Here is an item which resonated strongly with me and may do so with you too. In my case I have had the good fortune to meet an Apollo astronaut (been to the moon – and back) in person, Charlie Duke, in the mid 70s. And have also circumvented our little planet, 3rd from the sun, several times – while at a lower height than outer space travellers.

I wonder if you also see that perspectives of ‘high fliers’ – see also my Conversare blog post on this – have particular salience for our current times?

This below (which I transcribed) is excerpted from an interview of Chris Hadfield, Astronaut, on Late Night Live (an Australian Radio National program), hosted by Phillip Adams on Wednesday 6 August 2014.

Chris is the author of An Astronaut’s Guide to Life on Earth.

“… I was up (on the space station) for five months and it really gave time to think and time to look at the  world, actually to steal 90 minutes at one point and just float  by the window and watch the world, go round the world once with nothing to do but ponder it.

And I think probably the biggest personal change was a loss of the sense of the line between ‘us’ and ‘them’.

It’s really we sort of teach it to our children, you know. Don’t talk to strangers, this is us. This is our whatever – our family, our house, our neighours, our relatives, your school.

It slowly grows where the line between us and them is. Um but to – I’ve been around the world thousands of times, 2, 593 times – and that line we impose on ourselves of where us ends and them starts, just keeps diminishing and it wasn’t conscious. I noticed maybe a third of the way into my half year stint up there that I just started referring to everybody as ‘us.’ Unconsciously there was some sort of transition in my mind that ‘Hey, we’re all in this together.’
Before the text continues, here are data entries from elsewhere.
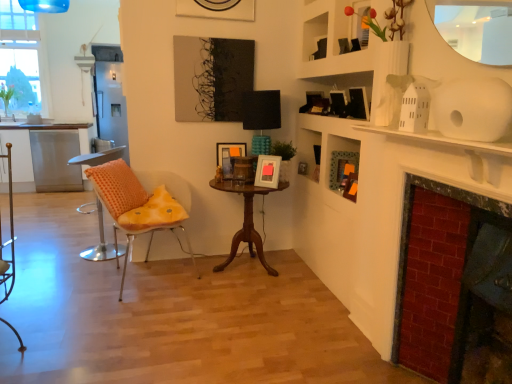
Question: From the image's perspective, is matte green frame at upper right located beneath orange fabric chair at left, which is the 1th chair in right-to-left order?

Choices:
 (A) yes
 (B) no

Answer: (B)

Question: Are matte green frame at upper right and orange fabric chair at left, the 2th chair positioned from the left, far apart?

Choices:
 (A) yes
 (B) no

Answer: (A)

Question: Is matte green frame at upper right located outside orange fabric chair at left, which is the 1th chair in right-to-left order?

Choices:
 (A) yes
 (B) no

Answer: (A)

Question: Is matte green frame at upper right facing away from orange fabric chair at left, the 2th chair positioned from the left?

Choices:
 (A) no
 (B) yes

Answer: (A)

Question: Does matte green frame at upper right come in front of orange fabric chair at left, which is the 1th chair in right-to-left order?

Choices:
 (A) no
 (B) yes

Answer: (A)

Question: Can you confirm if matte green frame at upper right is thinner than orange fabric chair at left, the 2th chair positioned from the left?

Choices:
 (A) no
 (B) yes

Answer: (B)

Question: From the image's perspective, is mahogany wood table at center over orange dotted pillow at left?

Choices:
 (A) yes
 (B) no

Answer: (B)

Question: Is mahogany wood table at center behind orange dotted pillow at left?

Choices:
 (A) no
 (B) yes

Answer: (B)

Question: Is mahogany wood table at center closer to the viewer compared to orange dotted pillow at left?

Choices:
 (A) no
 (B) yes

Answer: (A)

Question: Is mahogany wood table at center oriented away from orange dotted pillow at left?

Choices:
 (A) yes
 (B) no

Answer: (B)

Question: Is mahogany wood table at center smaller than orange dotted pillow at left?

Choices:
 (A) no
 (B) yes

Answer: (A)

Question: Considering the relative sizes of mahogany wood table at center and orange dotted pillow at left in the image provided, is mahogany wood table at center taller than orange dotted pillow at left?

Choices:
 (A) no
 (B) yes

Answer: (B)

Question: Would you say red brick fireplace at right contains metallic silver armchair at left?

Choices:
 (A) no
 (B) yes

Answer: (A)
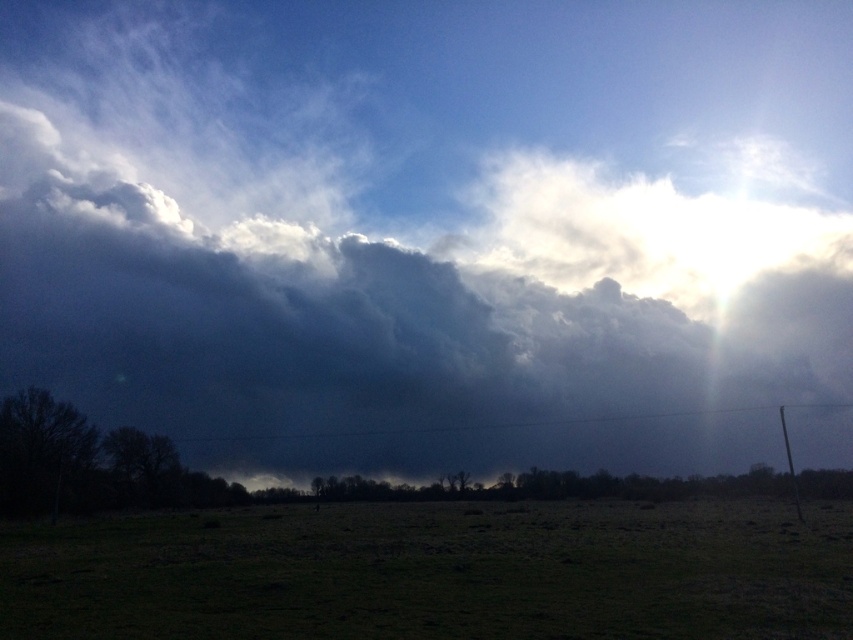
Can you confirm if dark gray cloud at upper center is positioned to the right of green grass at lower center?

Incorrect, dark gray cloud at upper center is not on the right side of green grass at lower center.

Can you confirm if dark gray cloud at upper center is wider than green grass at lower center?

Yes.

In order to click on dark gray cloud at upper center in this screenshot , I will do `click(419, 326)`.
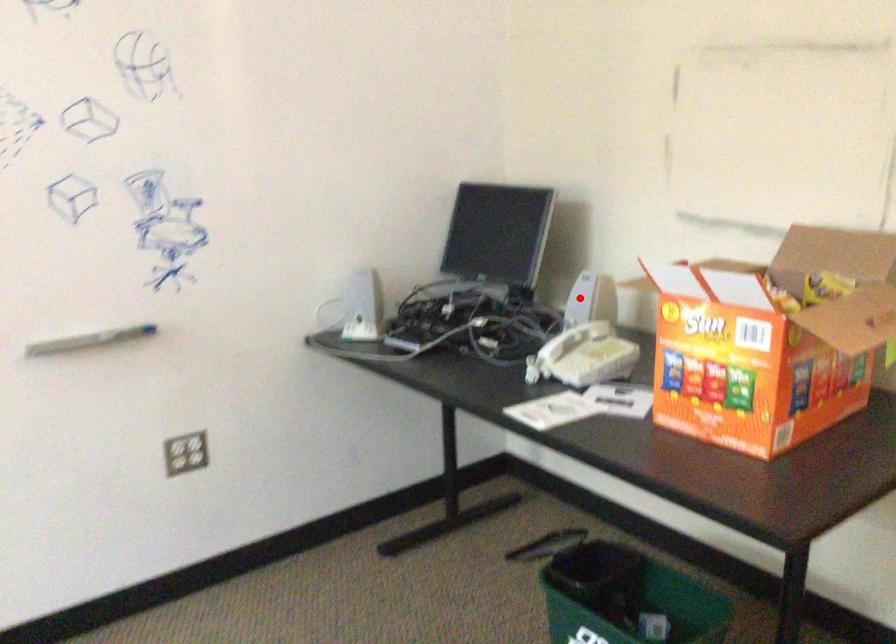
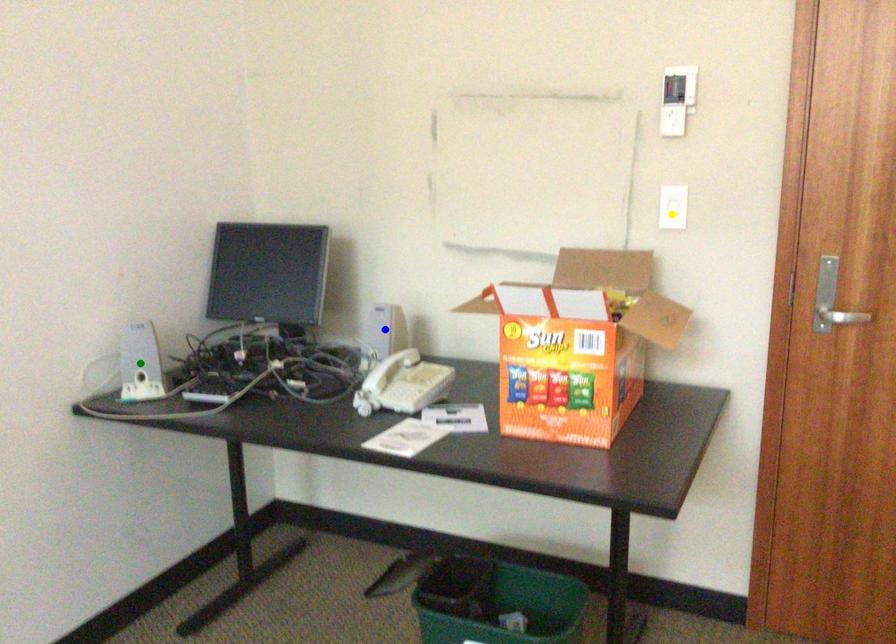
Question: I am providing you with two images of the same scene from different viewpoints. A red point is marked on the first image. You are given multiple points on the second image. Which spot in image 2 lines up with the point in image 1?

Choices:
 (A) blue point
 (B) yellow point
 (C) green point

Answer: (A)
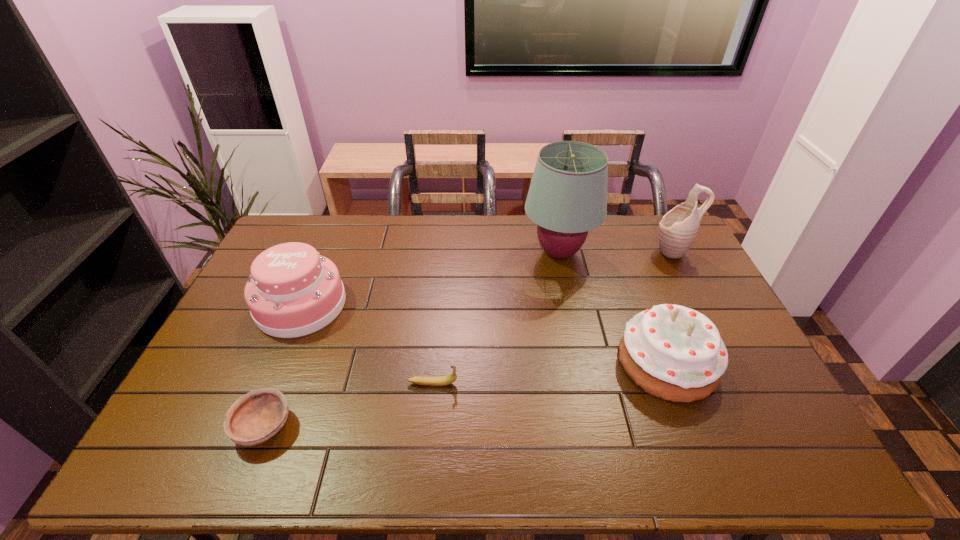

And I think you come across any city in Australia and you see the pattern of the downtown and the suburbs and the surrounding farms and the water and the rail and the communications, just the standard human pattern. And then if you just wait until you cross the Pacific – takes about 25 minutes and then you come across the Americas and there’s that exact same pattern again. And then you wait another 20 minutes and you come across northern Africa – and there’s that exact same pattern again

And we solve the same problems the same way, all over the world. It’s just ‘us’ and everybody just wants some grace and better chances for their children and a chance to laugh, understand it all. And that inclusionary feeling was all pervasive and unavoidable, having seen the world the way I’ve seen it and it was part of my motivations in doing my best to share it when I came back.”